Passée à côté d’une belle histoire, cela arrive...

Marvic - Normandie - 65 ans - 5 novembre 2019


Le County Clare, l'Irlande, mon sang ! 9 étoiles

Edna O'Brien (1930- ) est une romancière irlandaise. Son œuvre est souvent centrée sur les émotions intimes des femmes, sur leurs problèmes de relations aux hommes et à la société dans son ensemble. De par leur contenu, ses romans contestent ouvertement l'ordre moral et familial de l'Irlande catholique et nationaliste, contribuant ainsi à alimenter ce que l'on a appelé le révisionnisme culturel irlandais.
"The Light of Evening" (2006) est publié en français sous le titre "Crépuscule irlandais" (2010).

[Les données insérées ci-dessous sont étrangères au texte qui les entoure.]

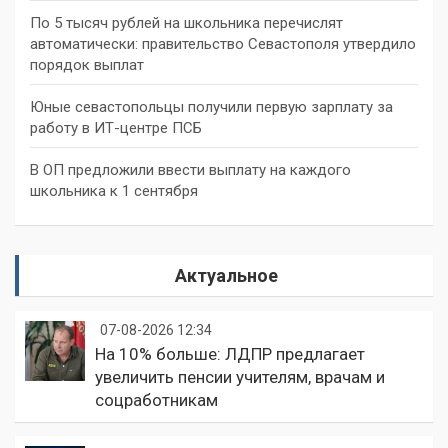
По 5 тысяч рублей на школьника перечислят
автоматически: правительство Севастополя утвердило
порядок выплат
Юные севастопольцы получили первую зарплату за
работу в ИТ-центре ПСБ
В ОП предложили ввести выплату на каждого
школьника к 1 сентября
Актуальное
07-08-2026 12:34
На 10% больше: ЛДПР предлагает
увеличить пенсии учителям, врачам и
соцработникам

L'histoire d'une mère et de sa fille. Leurs vies ensemble, séparées et imaginées.
Ce sont principalement les très nombreuses lettres écrites par une mère à sa fille qui servent de socle au roman. Des lettres décrivant sa vie en Irlande et lui implorant de rentrer à la maison.
Dilly, une femme de 80 ans qui quitte une dernière fois son foyer pour rejoindre l'hôpital.
Eléonora, romancière à succès qui la visitera trop rapidement...

Une oeuvre simple et complexe à la fois, à l'image d'une relation mêlant tension et amour non exprimé.
Une vieille femme qui -même si elle ne l'avoue pas- vit ses derniers instants par procuration. Elle aurait tant aimé vivre comme sa fille, hors des conventions.
2 femmes, 2 visages différents mais tellement semblables d'une Irlande éternelle.

Une oeuvre puissante et sensible qui a mobilisé 3 ans de la vie de l'auteur.